[Work to complete]:
Which lines of the listing below contain the word "Manufacturer"? Return them.

[Data listing]:
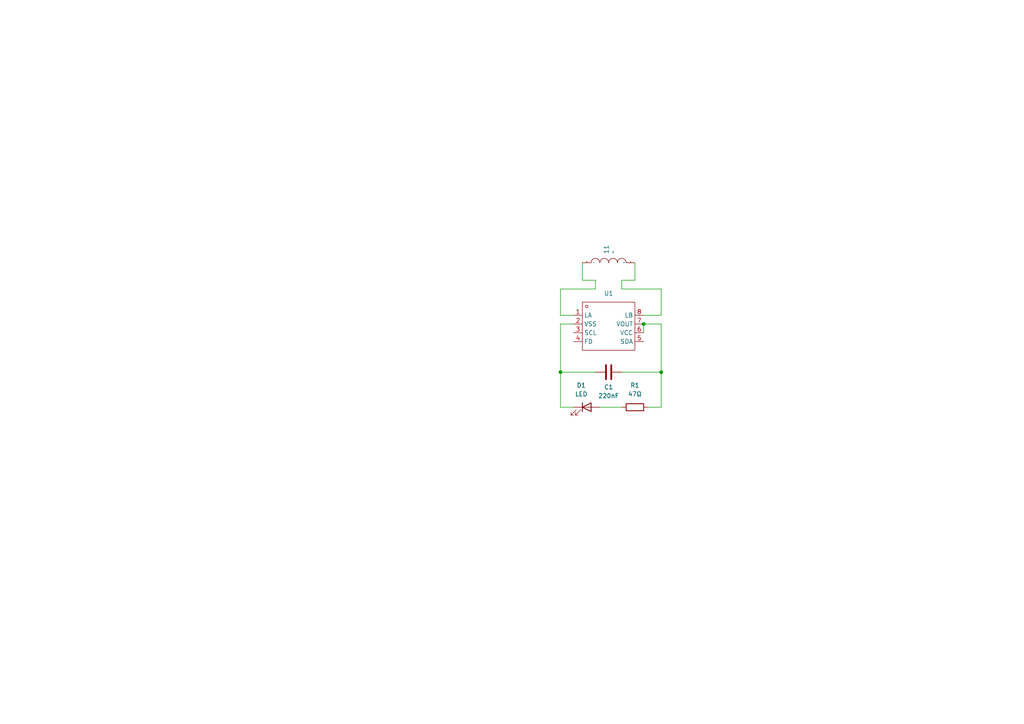
<source format=kicad_sch>
(kicad_sch
	(version 20231120)
	(generator "eeschema")
	(generator_version "8.0")
	(uuid "57f92133-e803-40c7-8f5f-2b073fd15cf8")
	(paper "A4")
	
	(junction
		(at 162.56 107.95)
		(diameter 0)
		(color 0 0 0 0)
		(uuid "0858900c-77ee-451d-ab26-fce264890eb3")
	)
	(junction
		(at 186.69 93.98)
		(diameter 0)
		(color 0 0 0 0)
		(uuid "4152069a-6837-4dbb-8c8d-74b4833284d4")
	)
	(junction
		(at 191.77 107.95)
		(diameter 0)
		(color 0 0 0 0)
		(uuid "6484811e-6124-4151-bfa9-cb468a7d4196")
	)
	(wire
		(pts
			(xy 162.56 93.98) (xy 162.56 107.95)
		)
		(stroke
			(width 0)
			(type default)
		)
		(uuid "18117dd8-6fbc-4f0b-9b04-e5c839288c9f")
	)
	(wire
		(pts
			(xy 162.56 118.11) (xy 166.37 118.11)
		)
		(stroke
			(width 0)
			(type default)
		)
		(uuid "1a380579-5bcf-4fd0-aff0-5dae8814c8cf")
	)
	(wire
		(pts
			(xy 187.96 118.11) (xy 191.77 118.11)
		)
		(stroke
			(width 0)
			(type default)
		)
		(uuid "276310eb-7b92-483b-851f-8bb864cfdb82")
	)
	(wire
		(pts
			(xy 191.77 83.82) (xy 191.77 91.44)
		)
		(stroke
			(width 0)
			(type default)
		)
		(uuid "3b288712-daa5-4538-89be-037e4748ba19")
	)
	(wire
		(pts
			(xy 180.34 81.28) (xy 184.15 81.28)
		)
		(stroke
			(width 0)
			(type default)
		)
		(uuid "433e80db-769e-4858-9e14-7a2497b559e7")
	)
	(wire
		(pts
			(xy 172.72 81.28) (xy 172.72 83.82)
		)
		(stroke
			(width 0)
			(type default)
		)
		(uuid "4498179d-673c-416c-8a6e-1f8860fd3cf6")
	)
	(wire
		(pts
			(xy 162.56 107.95) (xy 162.56 118.11)
		)
		(stroke
			(width 0)
			(type default)
		)
		(uuid "48dcfb2b-e838-49fc-8bf6-a009ae015256")
	)
	(wire
		(pts
			(xy 162.56 83.82) (xy 162.56 91.44)
		)
		(stroke
			(width 0)
			(type default)
		)
		(uuid "5153f861-2e5f-4c5d-8866-3b4adabd4529")
	)
	(wire
		(pts
			(xy 166.37 93.98) (xy 162.56 93.98)
		)
		(stroke
			(width 0)
			(type default)
		)
		(uuid "5c8b1284-e617-4728-940a-d2b5c07c8a48")
	)
	(wire
		(pts
			(xy 184.15 81.28) (xy 184.15 76.2)
		)
		(stroke
			(width 0)
			(type default)
		)
		(uuid "646aa273-f81f-4d17-b894-fc4691d97430")
	)
	(wire
		(pts
			(xy 180.34 107.95) (xy 191.77 107.95)
		)
		(stroke
			(width 0)
			(type default)
		)
		(uuid "7626fdf8-672b-4ce3-ac75-a1d1d29ab45d")
	)
	(wire
		(pts
			(xy 162.56 107.95) (xy 172.72 107.95)
		)
		(stroke
			(width 0)
			(type default)
		)
		(uuid "7b89a1b3-9005-448d-89c9-0211cc5f03e8")
	)
	(wire
		(pts
			(xy 172.72 83.82) (xy 162.56 83.82)
		)
		(stroke
			(width 0)
			(type default)
		)
		(uuid "810a281d-fae9-4a2a-8dbe-b13ffc567dbd")
	)
	(wire
		(pts
			(xy 162.56 91.44) (xy 166.37 91.44)
		)
		(stroke
			(width 0)
			(type default)
		)
		(uuid "8ca4f8bd-4fae-4494-9825-5ab7477ca147")
	)
	(wire
		(pts
			(xy 186.69 91.44) (xy 191.77 91.44)
		)
		(stroke
			(width 0)
			(type default)
		)
		(uuid "94799e46-6a34-452a-a0ee-ae72b46186d6")
	)
	(wire
		(pts
			(xy 191.77 93.98) (xy 191.77 107.95)
		)
		(stroke
			(width 0)
			(type default)
		)
		(uuid "95ec0fe0-87ae-4709-a0a3-8747c329cc2b")
	)
	(wire
		(pts
			(xy 173.99 118.11) (xy 180.34 118.11)
		)
		(stroke
			(width 0)
			(type default)
		)
		(uuid "a4989053-8dc0-468f-8032-0bab299671eb")
	)
	(wire
		(pts
			(xy 180.34 81.28) (xy 180.34 83.82)
		)
		(stroke
			(width 0)
			(type default)
		)
		(uuid "b020ca0a-805a-4a8f-93f9-f027dbdb5dec")
	)
	(wire
		(pts
			(xy 186.69 93.98) (xy 186.69 96.52)
		)
		(stroke
			(width 0)
			(type default)
		)
		(uuid "c078aee4-ac47-4799-8c25-da988ff3c77c")
	)
	(wire
		(pts
			(xy 172.72 81.28) (xy 168.91 81.28)
		)
		(stroke
			(width 0)
			(type default)
		)
		(uuid "db5e075b-be00-45f1-b59d-dcfcbd854751")
	)
	(wire
		(pts
			(xy 180.34 83.82) (xy 191.77 83.82)
		)
		(stroke
			(width 0)
			(type default)
		)
		(uuid "dd8d976b-59f6-4f97-9a8b-8fb7cfacac94")
	)
	(wire
		(pts
			(xy 186.69 93.98) (xy 191.77 93.98)
		)
		(stroke
			(width 0)
			(type default)
		)
		(uuid "fc7e8b0b-1cf1-4084-90a2-143c3bdf19c4")
	)
	(wire
		(pts
			(xy 191.77 107.95) (xy 191.77 118.11)
		)
		(stroke
			(width 0)
			(type default)
		)
		(uuid "fca38b34-b255-4876-a6f0-dad905a9a75b")
	)
	(wire
		(pts
			(xy 168.91 81.28) (xy 168.91 76.2)
		)
		(stroke
			(width 0)
			(type default)
		)
		(uuid "ff80cbdb-3f4f-405f-bfa1-7f9fb39b55ce")
	)
	(symbol
		(lib_id "Device:R")
		(at 184.15 118.11 90)
		(unit 1)
		(exclude_from_sim no)
		(in_bom yes)
		(on_board yes)
		(dnp no)
		(fields_autoplaced yes)
		(uuid "28684938-e956-4e72-865a-6e6f3f176710")
		(property "Reference" "R1"
			(at 184.15 111.76 90)
			(effects
				(font
					(size 1.27 1.27)
				)
			)
		)
		(property "Value" "47Ω"
			(at 184.15 114.3 90)
			(effects
				(font
					(size 1.27 1.27)
				)
			)
		)
		(property "Footprint" "Resistor_SMD:R_0603_1608Metric"
			(at 184.15 119.888 90)
			(effects
				(font
					(size 1.27 1.27)
				)
				(hide yes)
			)
		)
		(property "Datasheet" "~"
			(at 184.15 118.11 0)
			(effects
				(font
					(size 1.27 1.27)
				)
				(hide yes)
			)
		)
		(property "Description" "Resistor"
			(at 184.15 118.11 0)
			(effects
				(font
					(size 1.27 1.27)
				)
				(hide yes)
			)
		)
		(pin "2"
			(uuid "8d6d2b01-8b68-4cbd-8e9d-f7bc2dd00f50")
		)
		(pin "1"
			(uuid "7a7ee1f0-128f-4565-a5b2-a8c582302dc9")
		)
		(instances
			(project ""
				(path "/57f92133-e803-40c7-8f5f-2b073fd15cf8"
					(reference "R1")
					(unit 1)
				)
			)
		)
	)
	(symbol
		(lib_id "Device:LED")
		(at 170.18 118.11 0)
		(unit 1)
		(exclude_from_sim no)
		(in_bom yes)
		(on_board yes)
		(dnp no)
		(fields_autoplaced yes)
		(uuid "54fb0fb2-7926-4958-ba25-23eb4426f9b2")
		(property "Reference" "D1"
			(at 168.5925 111.76 0)
			(effects
				(font
					(size 1.27 1.27)
				)
			)
		)
		(property "Value" "LED"
			(at 168.5925 114.3 0)
			(effects
				(font
					(size 1.27 1.27)
				)
			)
		)
		(property "Footprint" "LED_SMD:LED_0805_2012Metric"
			(at 170.18 118.11 0)
			(effects
				(font
					(size 1.27 1.27)
				)
				(hide yes)
			)
		)
		(property "Datasheet" "~"
			(at 170.18 118.11 0)
			(effects
				(font
					(size 1.27 1.27)
				)
				(hide yes)
			)
		)
		(property "Description" "Light emitting diode"
			(at 170.18 118.11 0)
			(effects
				(font
					(size 1.27 1.27)
				)
				(hide yes)
			)
		)
		(pin "1"
			(uuid "5e6aa626-4547-4cb4-926f-c795ddfdd7ad")
		)
		(pin "2"
			(uuid "9a9fd89c-d677-409c-90f4-174e052b6295")
		)
		(instances
			(project ""
				(path "/57f92133-e803-40c7-8f5f-2b073fd15cf8"
					(reference "D1")
					(unit 1)
				)
			)
		)
	)
	(symbol
		(lib_id "25X48MM_NFC_ANTENNA:25X48MM_NFC_ANTENNA")
		(at 176.53 76.2 90)
		(unit 1)
		(exclude_from_sim no)
		(in_bom yes)
		(on_board yes)
		(dnp no)
		(fields_autoplaced yes)
		(uuid "7e624e44-bf5d-4594-b1eb-a277ab99d1b2")
		(property "Reference" "11"
			(at 175.8949 73.66 0)
			(effects
				(font
					(size 1.27 1.27)
				)
				(justify left)
			)
		)
		(property "Value" "~"
			(at 177.8 73.66 0)
			(effects
				(font
					(size 1.27 1.27)
				)
				(justify left)
			)
		)
		(property "Footprint" "Library:25X48MM_NFC_EXPOSED_ANTENNA"
			(at 176.53 76.2 0)
			(effects
				(font
					(size 1.27 1.27)
				)
				(hide yes)
			)
		)
		(property "Datasheet" ""
			(at 176.53 76.2 0)
			(effects
				(font
					(size 1.27 1.27)
				)
				(hide yes)
			)
		)
		(property "Description" ""
			(at 176.53 76.2 0)
			(effects
				(font
					(size 1.27 1.27)
				)
				(hide yes)
			)
		)
		(pin "P$2"
			(uuid "6c7e7c71-3254-4bbe-b73e-a534fb714ed1")
		)
		(pin "P$1"
			(uuid "c8453c9f-682e-4b79-8489-e2f771d7637d")
		)
		(instances
			(project "businesscard"
				(path "/57f92133-e803-40c7-8f5f-2b073fd15cf8"
					(reference "11")
					(unit 1)
				)
			)
		)
	)
	(symbol
		(lib_id "NT3H2111W0FHKH:NT3H2111W0FHKH")
		(at 176.53 95.25 0)
		(unit 1)
		(exclude_from_sim no)
		(in_bom yes)
		(on_board yes)
		(dnp no)
		(fields_autoplaced yes)
		(uuid "7eecea56-4bb2-4775-8b48-b9e85efdcbe5")
		(property "Reference" "U1"
			(at 176.53 85.09 0)
			(effects
				(font
					(size 1.27 1.27)
				)
			)
		)
		(property "Value" "13.56MHz"
			(at 176.53 95.25 0)
			(effects
				(font
					(size 1.27 1.27)
				)
				(hide yes)
			)
		)
		(property "Footprint" "Library:XQFN-8_L1.6-W1.6-P0.50-BL_NT3H2111W0FHKH"
			(at 176.53 95.25 0)
			(effects
				(font
					(size 1.27 1.27)
				)
				(hide yes)
			)
		)
		(property "Datasheet" "https://www.nxp.com/docs/en/data-sheet/NT3H2111_2211.pdf"
			(at 176.53 95.25 0)
			(effects
				(font
					(size 1.27 1.27)
				)
				(hide yes)
			)
		)
		(property "Description" "agreement:ISO 14443 interface type:I2C Frequency:13.56MHz Frequency:13.56MHz mains input:3.3V mains input:3.3V"
			(at 176.53 95.25 0)
			(effects
				(font
					(size 1.27 1.27)
				)
				(hide yes)
			)
		)
		(property "Manufacturer Part" "NT3H2111W0FHKH"
			(at 176.53 95.25 0)
			(effects
				(font
					(size 1.27 1.27)
				)
				(hide yes)
			)
		)
		(property "Manufacturer" "NXP(恩智浦)"
			(at 176.53 95.25 0)
			(effects
				(font
					(size 1.27 1.27)
				)
				(hide yes)
			)
		)
		(property "Supplier Part" "C710403"
			(at 176.53 95.25 0)
			(effects
				(font
					(size 1.27 1.27)
				)
				(hide yes)
			)
		)
		(property "Supplier" "LCSC"
			(at 176.53 95.25 0)
			(effects
				(font
					(size 1.27 1.27)
				)
				(hide yes)
			)
		)
		(property "LCSC Part Name" "NT3H2111W0FHKH"
			(at 176.53 95.25 0)
			(effects
				(font
					(size 1.27 1.27)
				)
				(hide yes)
			)
		)
		(pin "6"
			(uuid "71fb73fa-c0a8-4730-abee-2c03c3b9109b")
		)
		(pin "1"
			(uuid "c15801da-b860-4f08-81b2-54f3547f9c40")
		)
		(pin "7"
			(uuid "a0a13557-f465-4615-878e-23389b8fafdc")
		)
		(pin "4"
			(uuid "8adb4ba1-dc19-4ee0-993d-fca0cd0bded8")
		)
		(pin "8"
			(uuid "04ebfb61-9b3e-47a8-b51c-b503d75a14e4")
		)
		(pin "3"
			(uuid "f2d9b367-d08b-4c00-9604-9b3e756bae06")
		)
		(pin "5"
			(uuid "2bf8712d-e2b2-40f1-b0ef-6fe24cf0a3be")
		)
		(pin "2"
			(uuid "68e68b0a-ce87-4490-af39-fdfb6ba90016")
		)
		(instances
			(project ""
				(path "/57f92133-e803-40c7-8f5f-2b073fd15cf8"
					(reference "U1")
					(unit 1)
				)
			)
		)
	)
	(symbol
		(lib_id "Device:C")
		(at 176.53 107.95 90)
		(unit 1)
		(exclude_from_sim no)
		(in_bom yes)
		(on_board yes)
		(dnp no)
		(uuid "ade0280f-f5a1-41ef-8448-9696f8739458")
		(property "Reference" "C1"
			(at 176.53 112.268 90)
			(effects
				(font
					(size 1.27 1.27)
				)
			)
		)
		(property "Value" "220nF"
			(at 176.53 114.808 90)
			(effects
				(font
					(size 1.27 1.27)
				)
			)
		)
		(property "Footprint" "Capacitor_SMD:C_0603_1608Metric"
			(at 180.34 106.9848 0)
			(effects
				(font
					(size 1.27 1.27)
				)
				(hide yes)
			)
		)
		(property "Datasheet" "~"
			(at 176.53 107.95 0)
			(effects
				(font
					(size 1.27 1.27)
				)
				(hide yes)
			)
		)
		(property "Description" "Unpolarized capacitor"
			(at 176.53 107.95 0)
			(effects
				(font
					(size 1.27 1.27)
				)
				(hide yes)
			)
		)
		(pin "2"
			(uuid "0e1c4949-487c-40ee-babb-b194b3a5a03e")
		)
		(pin "1"
			(uuid "3bcb2b2c-4762-48a9-a430-e967e31ef0f1")
		)
		(instances
			(project ""
				(path "/57f92133-e803-40c7-8f5f-2b073fd15cf8"
					(reference "C1")
					(unit 1)
				)
			)
		)
	)
	(sheet_instances
		(path "/"
			(page "1")
		)
	)
)

</source>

[Task output]:
		(property "Manufacturer Part" "NT3H2111W0FHKH"
		(property "Manufacturer" "NXP(恩智浦)"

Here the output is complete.